The ciliary proteome has been studied extensively using different high-throughput methods, including mass spectrometry proteomic studies and comparative genomics. All studies, but one (Ostrowski et al. 2002) were performed in lower organisms and required a Blast search to identify possible human orthologs. Our ciliary set is based on the human transcriptome data, and this is one of our study’s strengths. Our dataset, however, might contain false-positive genes that matched the ciliary pattern by chance or are related uniquely to a pathology present in PCD. We based our prediction exclusively on PCD patients’ cells, what also limits our dataset to that part of a ciliary puzzle altered by this particular disease process.

PCD is a highly heterogeneous disorder, for which nine genes are known to be mutated. Yet, in the majority of patients, the causative genes remain undiscovered. Our gene set could be considered a list of PCD candidate genes. Because one of the PCD loci is on chromosome 19q (Meeks et al. 2000; Blouin et al. 2000) and we found three genes (CACNG6, C19ORF51 and AURKC) from our cluster that map to this region, they might well be considered disease candidate genes. A 1-bp deletion in the aurora kinase c gene (AURKC) has been associated with male infertility characterized by large-headed, multi-flagellar, polyploid spermatozoa, what makes this gene an interesting candidate for further investigation in PCD patients (Dieterich et al. 2007).
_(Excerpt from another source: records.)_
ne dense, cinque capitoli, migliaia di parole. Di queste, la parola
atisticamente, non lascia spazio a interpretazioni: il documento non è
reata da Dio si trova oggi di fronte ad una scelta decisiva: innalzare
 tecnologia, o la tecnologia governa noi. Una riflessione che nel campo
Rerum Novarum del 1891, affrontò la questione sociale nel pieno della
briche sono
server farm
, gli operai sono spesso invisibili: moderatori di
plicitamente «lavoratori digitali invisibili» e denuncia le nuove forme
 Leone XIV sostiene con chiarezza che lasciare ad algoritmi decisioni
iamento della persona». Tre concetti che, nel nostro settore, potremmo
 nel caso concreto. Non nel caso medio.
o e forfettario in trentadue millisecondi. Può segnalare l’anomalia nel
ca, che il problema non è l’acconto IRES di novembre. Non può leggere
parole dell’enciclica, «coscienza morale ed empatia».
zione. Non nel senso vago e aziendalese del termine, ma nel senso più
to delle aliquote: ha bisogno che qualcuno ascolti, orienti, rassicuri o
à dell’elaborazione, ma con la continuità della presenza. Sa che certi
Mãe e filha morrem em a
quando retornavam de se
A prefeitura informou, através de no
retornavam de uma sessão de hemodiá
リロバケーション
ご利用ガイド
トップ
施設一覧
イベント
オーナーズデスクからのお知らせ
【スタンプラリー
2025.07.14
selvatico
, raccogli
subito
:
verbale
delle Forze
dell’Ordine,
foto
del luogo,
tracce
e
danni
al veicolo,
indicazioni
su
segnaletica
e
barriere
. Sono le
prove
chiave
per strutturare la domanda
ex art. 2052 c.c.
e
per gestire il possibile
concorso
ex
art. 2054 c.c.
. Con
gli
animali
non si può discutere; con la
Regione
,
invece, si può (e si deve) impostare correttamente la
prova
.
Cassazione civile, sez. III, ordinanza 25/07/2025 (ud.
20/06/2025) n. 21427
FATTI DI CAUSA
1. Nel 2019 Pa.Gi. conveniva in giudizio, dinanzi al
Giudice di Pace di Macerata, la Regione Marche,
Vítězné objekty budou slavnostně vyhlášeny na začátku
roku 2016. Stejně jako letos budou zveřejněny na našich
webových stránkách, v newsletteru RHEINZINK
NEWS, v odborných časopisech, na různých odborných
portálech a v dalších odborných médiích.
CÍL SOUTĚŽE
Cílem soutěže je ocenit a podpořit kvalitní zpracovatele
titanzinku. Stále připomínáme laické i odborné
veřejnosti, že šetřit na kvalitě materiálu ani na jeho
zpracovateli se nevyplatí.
The expression of cluster A genes was not highly correlated in the control samples. We observed a disease-specific pattern of expression for 372 functionally related genes. This phenomenon occurs in response to the mutation of a single gene, but most probably not the same gene in each patient studied, since PCD is a genetically heterogeneous disease. It indicates that information from the cytoplasm of the PCD epithelium, where cilia are misassembled (Fliegauf et al. 2005), is transferred to the nucleus and transformed on the genomic level into a regulatory signal altering expression of ciliary genes. Our results show how a monogenic disease affecting multi-protein complexes can be used to study more complex genomic networks.

In conclusion, we identified a group of 208 new cilia-related genes. This list of genes provides candidate genes for PCD and other ciliopathies.